> PROMPT: Rewrite the material with every "pose" changed to "camera", keeping everything else the same. Don't include the pictures.

# Start of ITEMS

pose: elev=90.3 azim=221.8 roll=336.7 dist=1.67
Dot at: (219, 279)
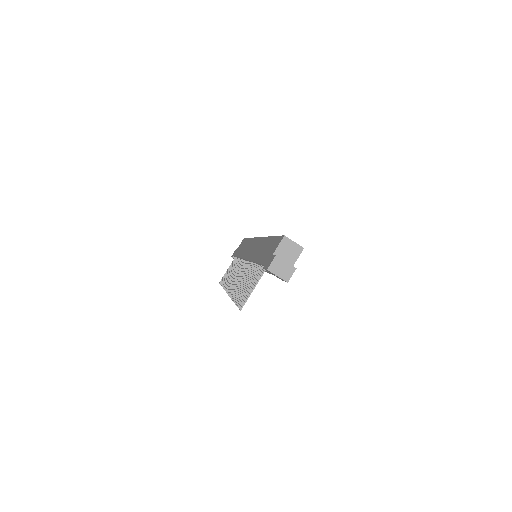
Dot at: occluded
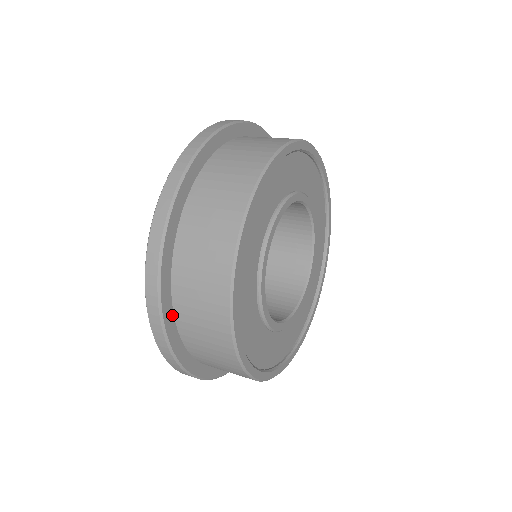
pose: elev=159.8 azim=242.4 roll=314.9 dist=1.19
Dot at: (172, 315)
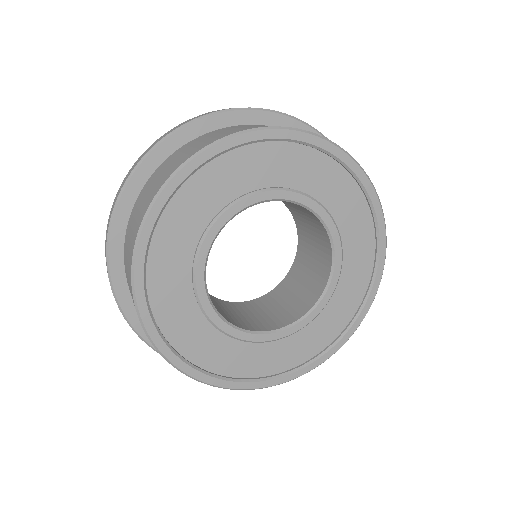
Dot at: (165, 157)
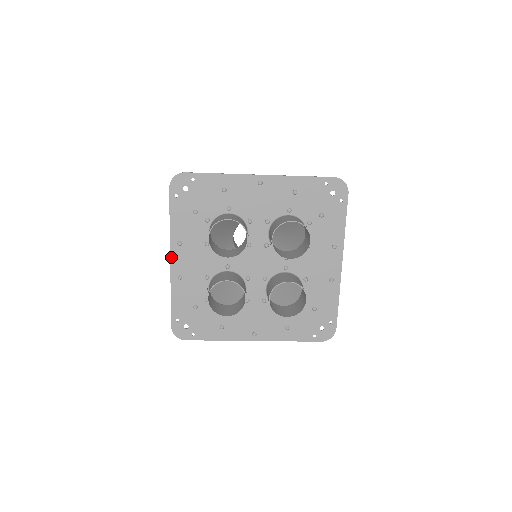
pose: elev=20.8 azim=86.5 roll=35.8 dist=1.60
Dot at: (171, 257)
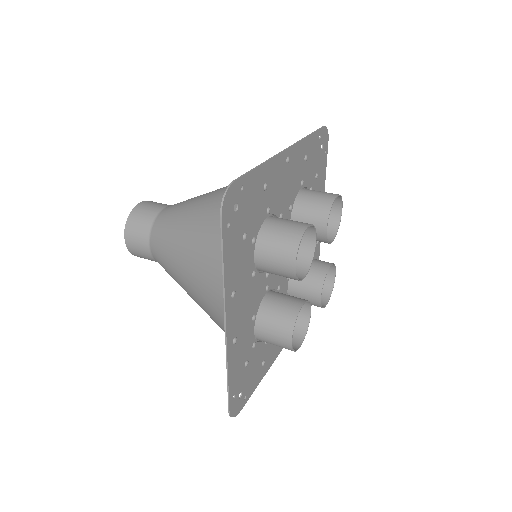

# End of ITEMS

> RESULT FOR THIS EXERCISE:
camera: elev=90.3 azim=221.8 roll=336.7 dist=1.67
Dot at: (219, 279)
Dot at: occluded
camera: elev=159.8 azim=242.4 roll=314.9 dist=1.19
Dot at: (172, 315)
Dot at: (165, 157)
camera: elev=20.8 azim=86.5 roll=35.8 dist=1.60
Dot at: (171, 257)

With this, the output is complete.